Texto fornecido

Addicted Man estreou a 28 de Outubro no 5º festival Danse en Vol, organizado pelo Thèâtre de L’l, Bruxelas.

Próximas apresentações:
Rencontres Choréghraphiques du Val de Marne, França, Setembro 2006.


Addicted Man

Apresentação

Addicted Man é um exercício esquizofrénico, descontrolado e repetitivo, onde as decisões tomadas se tornam ilógicas e incoerentes para com o seu propósito: o corpo como algo viciado em códigos, desprovido de individualidade, desequilibrado. Um corpo resignado à sua condição de objecto.
O movimento surge, desenvolve-se e recusa-se. Da recusa surge movimento, criando um ciclo de afirmações e negações, ou seja, uma base e uma estrutura coreográfica que não servem mais que o próprio movimento. Um ciclo interminável de dicotomias conflituantes, repetidas até à exaustão, cujo único propósito é o do próprio movimento. O movimento pelo movimento.
Um exercício onde se reflecte sobre o corpo que executa movimentos que existem porque o corpo o executa. A coreografia surge como reflexo desse caos, propondo um combate aberto contra o sistema e, consequentemente, contra si mesma. O que precede este corpo? A que referências se prende? Que memórias? Que hábitos? Que medos? Será possível depurar tudo isso? Quanto do corpo é possível recusar? Até onde é possível levar a sua condição de objecto executante?


Addicted Man

Ficha técnica

Conceito, texto, coreografia e interpretação: Paulo Guerreiro
Colaboração artística: Sandra de Freitas
Voz off: Inês Ferreira de Almeida
Co-produção: Paulo Guerreiro/Théâtre de L’l (www.llasbl.be)

Registos de dados
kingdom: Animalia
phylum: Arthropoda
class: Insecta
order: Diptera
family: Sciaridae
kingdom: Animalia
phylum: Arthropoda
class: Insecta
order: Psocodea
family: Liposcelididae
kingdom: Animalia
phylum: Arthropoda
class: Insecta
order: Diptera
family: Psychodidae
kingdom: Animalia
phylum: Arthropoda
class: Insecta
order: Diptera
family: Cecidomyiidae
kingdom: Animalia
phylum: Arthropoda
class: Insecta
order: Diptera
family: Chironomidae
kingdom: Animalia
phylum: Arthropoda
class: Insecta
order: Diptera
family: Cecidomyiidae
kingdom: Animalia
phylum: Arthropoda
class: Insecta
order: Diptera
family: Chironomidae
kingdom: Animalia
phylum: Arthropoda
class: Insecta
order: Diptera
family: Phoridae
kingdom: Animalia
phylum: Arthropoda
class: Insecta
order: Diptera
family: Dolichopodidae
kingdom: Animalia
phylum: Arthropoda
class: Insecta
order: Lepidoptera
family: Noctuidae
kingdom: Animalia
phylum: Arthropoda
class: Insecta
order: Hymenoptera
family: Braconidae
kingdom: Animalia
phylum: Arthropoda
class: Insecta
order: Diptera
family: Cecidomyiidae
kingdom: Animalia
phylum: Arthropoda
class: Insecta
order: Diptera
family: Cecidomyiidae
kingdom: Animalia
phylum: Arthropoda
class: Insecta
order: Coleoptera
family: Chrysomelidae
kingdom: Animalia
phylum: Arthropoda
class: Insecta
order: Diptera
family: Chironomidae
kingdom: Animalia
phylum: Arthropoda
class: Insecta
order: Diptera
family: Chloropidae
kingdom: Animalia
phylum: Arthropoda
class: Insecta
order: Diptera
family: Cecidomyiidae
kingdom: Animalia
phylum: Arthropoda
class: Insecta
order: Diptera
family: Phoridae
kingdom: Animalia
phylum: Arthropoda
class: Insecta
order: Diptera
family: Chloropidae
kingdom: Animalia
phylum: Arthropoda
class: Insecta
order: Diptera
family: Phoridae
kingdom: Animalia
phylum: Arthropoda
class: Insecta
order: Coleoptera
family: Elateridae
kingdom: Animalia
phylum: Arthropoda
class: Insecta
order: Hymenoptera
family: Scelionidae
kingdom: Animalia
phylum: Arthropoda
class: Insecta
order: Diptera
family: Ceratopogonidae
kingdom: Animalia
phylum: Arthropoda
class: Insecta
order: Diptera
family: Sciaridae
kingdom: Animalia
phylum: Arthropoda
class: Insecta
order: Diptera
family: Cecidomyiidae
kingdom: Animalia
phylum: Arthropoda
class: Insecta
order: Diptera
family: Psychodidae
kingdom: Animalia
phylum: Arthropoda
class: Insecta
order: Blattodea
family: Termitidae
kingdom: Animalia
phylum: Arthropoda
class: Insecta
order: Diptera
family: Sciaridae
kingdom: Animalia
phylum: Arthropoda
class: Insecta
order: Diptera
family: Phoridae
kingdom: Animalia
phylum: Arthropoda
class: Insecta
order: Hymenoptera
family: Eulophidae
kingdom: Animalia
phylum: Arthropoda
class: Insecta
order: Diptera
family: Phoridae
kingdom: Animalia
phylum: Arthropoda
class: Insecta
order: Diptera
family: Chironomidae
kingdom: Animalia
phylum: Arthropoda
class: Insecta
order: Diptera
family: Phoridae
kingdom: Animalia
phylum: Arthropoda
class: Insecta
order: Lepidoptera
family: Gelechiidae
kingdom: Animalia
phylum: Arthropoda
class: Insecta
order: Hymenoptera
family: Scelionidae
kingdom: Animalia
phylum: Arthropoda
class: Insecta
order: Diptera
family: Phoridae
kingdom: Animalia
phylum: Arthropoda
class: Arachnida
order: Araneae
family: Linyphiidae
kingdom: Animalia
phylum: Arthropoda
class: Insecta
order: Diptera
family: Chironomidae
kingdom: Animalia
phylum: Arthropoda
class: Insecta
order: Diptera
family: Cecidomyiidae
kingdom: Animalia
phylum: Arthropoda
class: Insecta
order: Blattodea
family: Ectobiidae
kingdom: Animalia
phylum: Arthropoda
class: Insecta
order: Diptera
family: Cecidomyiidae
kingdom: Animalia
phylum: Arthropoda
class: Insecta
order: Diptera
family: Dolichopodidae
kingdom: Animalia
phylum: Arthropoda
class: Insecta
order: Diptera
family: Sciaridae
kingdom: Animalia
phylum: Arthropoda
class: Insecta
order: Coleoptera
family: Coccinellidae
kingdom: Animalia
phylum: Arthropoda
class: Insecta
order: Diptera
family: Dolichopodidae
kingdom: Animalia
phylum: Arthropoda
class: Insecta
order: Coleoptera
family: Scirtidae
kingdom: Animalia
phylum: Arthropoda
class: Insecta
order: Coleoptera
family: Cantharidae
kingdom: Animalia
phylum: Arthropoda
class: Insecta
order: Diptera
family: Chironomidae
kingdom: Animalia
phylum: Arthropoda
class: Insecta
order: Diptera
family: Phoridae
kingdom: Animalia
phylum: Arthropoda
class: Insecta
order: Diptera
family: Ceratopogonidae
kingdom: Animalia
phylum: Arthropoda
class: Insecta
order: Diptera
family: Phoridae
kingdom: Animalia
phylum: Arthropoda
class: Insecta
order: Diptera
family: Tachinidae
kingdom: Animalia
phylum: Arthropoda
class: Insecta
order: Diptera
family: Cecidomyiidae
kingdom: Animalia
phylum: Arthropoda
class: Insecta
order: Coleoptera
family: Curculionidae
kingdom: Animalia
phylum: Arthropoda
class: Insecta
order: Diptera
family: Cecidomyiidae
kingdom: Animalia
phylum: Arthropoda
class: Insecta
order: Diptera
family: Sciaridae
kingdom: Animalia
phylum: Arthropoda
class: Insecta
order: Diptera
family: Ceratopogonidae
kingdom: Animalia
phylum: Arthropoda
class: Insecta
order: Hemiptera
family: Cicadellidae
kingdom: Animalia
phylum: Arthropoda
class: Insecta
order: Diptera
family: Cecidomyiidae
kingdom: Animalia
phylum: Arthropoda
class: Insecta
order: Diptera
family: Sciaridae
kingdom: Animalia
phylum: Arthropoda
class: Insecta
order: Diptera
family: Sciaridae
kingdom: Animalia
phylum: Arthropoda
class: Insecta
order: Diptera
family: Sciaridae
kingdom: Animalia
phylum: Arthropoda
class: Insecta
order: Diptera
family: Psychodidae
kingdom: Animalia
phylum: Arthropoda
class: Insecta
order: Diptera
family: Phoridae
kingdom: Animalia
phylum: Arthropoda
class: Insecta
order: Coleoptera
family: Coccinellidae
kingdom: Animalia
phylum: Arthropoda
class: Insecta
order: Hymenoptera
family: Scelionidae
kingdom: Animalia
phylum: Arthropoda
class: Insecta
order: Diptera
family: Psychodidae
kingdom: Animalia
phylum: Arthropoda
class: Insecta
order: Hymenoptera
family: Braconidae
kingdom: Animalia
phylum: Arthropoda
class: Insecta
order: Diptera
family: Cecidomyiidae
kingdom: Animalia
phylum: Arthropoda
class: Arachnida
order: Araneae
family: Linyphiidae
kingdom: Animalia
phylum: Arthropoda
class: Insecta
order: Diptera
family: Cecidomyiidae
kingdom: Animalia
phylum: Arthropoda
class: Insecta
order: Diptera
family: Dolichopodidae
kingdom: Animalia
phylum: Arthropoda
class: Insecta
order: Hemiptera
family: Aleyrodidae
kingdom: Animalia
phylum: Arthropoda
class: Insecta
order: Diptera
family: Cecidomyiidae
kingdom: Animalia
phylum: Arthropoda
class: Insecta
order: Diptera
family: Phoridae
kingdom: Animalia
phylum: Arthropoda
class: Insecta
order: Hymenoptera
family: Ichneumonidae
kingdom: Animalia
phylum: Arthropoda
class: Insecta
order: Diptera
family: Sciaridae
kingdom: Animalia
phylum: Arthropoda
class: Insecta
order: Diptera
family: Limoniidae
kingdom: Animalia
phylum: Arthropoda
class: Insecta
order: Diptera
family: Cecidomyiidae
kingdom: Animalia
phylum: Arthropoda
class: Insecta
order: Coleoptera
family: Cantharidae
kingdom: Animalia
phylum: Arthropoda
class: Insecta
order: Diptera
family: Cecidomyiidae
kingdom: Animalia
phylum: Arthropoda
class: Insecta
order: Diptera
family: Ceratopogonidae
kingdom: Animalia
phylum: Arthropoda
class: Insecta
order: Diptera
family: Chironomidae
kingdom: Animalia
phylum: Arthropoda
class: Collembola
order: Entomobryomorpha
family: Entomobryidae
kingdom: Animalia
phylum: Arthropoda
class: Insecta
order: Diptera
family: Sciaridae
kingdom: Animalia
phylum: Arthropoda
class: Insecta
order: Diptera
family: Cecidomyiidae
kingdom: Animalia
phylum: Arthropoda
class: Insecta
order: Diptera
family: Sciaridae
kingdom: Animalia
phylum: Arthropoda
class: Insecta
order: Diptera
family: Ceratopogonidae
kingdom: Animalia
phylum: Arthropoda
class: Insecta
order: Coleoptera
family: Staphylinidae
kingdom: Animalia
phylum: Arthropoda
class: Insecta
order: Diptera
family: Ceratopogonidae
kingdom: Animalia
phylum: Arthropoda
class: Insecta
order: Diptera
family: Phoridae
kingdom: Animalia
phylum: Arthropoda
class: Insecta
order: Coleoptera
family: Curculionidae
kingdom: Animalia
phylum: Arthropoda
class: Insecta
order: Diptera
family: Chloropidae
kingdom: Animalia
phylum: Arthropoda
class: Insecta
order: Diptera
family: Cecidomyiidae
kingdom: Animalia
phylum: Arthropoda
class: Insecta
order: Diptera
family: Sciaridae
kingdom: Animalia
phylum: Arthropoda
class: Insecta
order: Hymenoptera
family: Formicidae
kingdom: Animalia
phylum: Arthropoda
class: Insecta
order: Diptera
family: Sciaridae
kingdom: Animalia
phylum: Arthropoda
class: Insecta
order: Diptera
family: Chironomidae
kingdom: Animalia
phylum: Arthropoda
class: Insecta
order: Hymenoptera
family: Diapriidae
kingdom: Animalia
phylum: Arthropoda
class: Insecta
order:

Exercício proposto
Reproduza, sem qualquer alteração, tudo o que vai de "Apresentação" até "condição de objecto." no texto sobre a peça Addicted Man.

Resolução
Apresentação

Addicted Man é um exercício esquizofrénico, descontrolado e repetitivo, onde as decisões tomadas se tornam ilógicas e incoerentes para com o seu propósito: o corpo como algo viciado em códigos, desprovido de individualidade, desequilibrado. Um corpo resignado à sua condição de objecto.